Excerpted records:
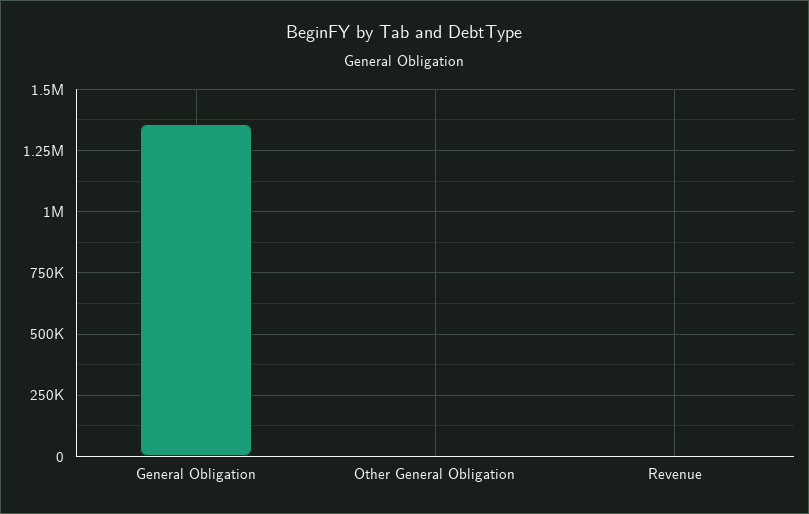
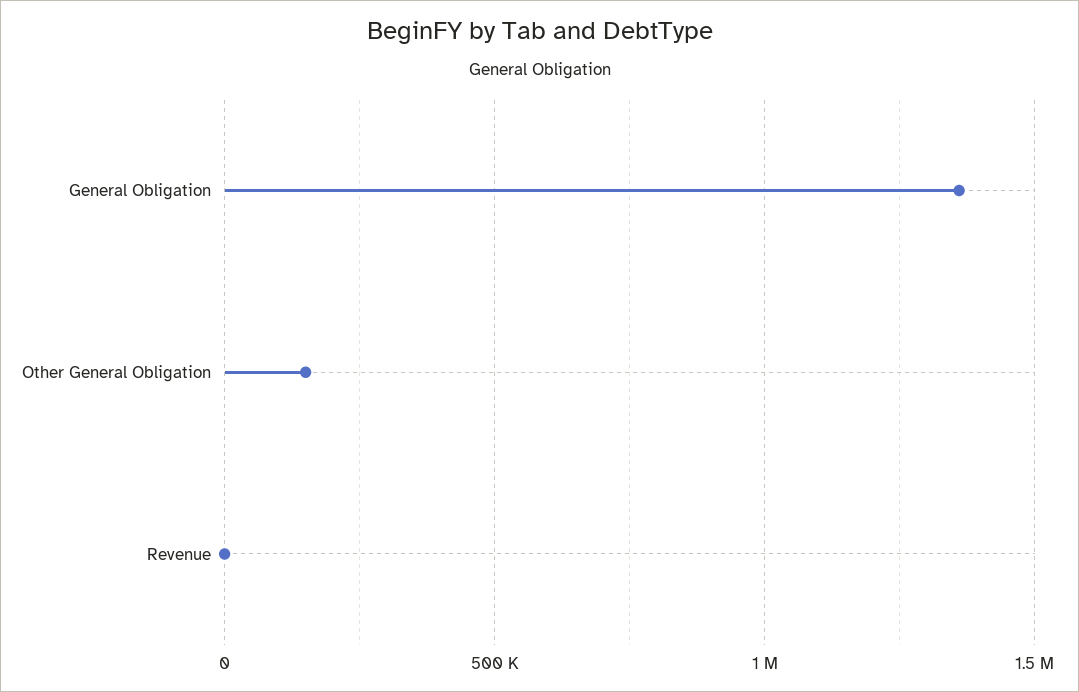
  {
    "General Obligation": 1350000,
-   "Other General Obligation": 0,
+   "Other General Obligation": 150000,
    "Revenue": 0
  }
---
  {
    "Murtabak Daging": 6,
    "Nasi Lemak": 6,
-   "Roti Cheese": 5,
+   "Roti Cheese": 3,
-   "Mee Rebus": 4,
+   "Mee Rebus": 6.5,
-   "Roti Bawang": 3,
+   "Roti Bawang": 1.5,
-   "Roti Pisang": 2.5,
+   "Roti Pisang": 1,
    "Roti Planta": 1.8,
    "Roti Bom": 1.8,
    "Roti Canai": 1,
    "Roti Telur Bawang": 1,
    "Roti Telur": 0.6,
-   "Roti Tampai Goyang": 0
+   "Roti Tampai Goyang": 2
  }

Action item:
Your answer should be each line of the data that contains the word "Tampai", copied as it stands.

Written answer:
-   "Roti Tampai Goyang": 0
+   "Roti Tampai Goyang": 2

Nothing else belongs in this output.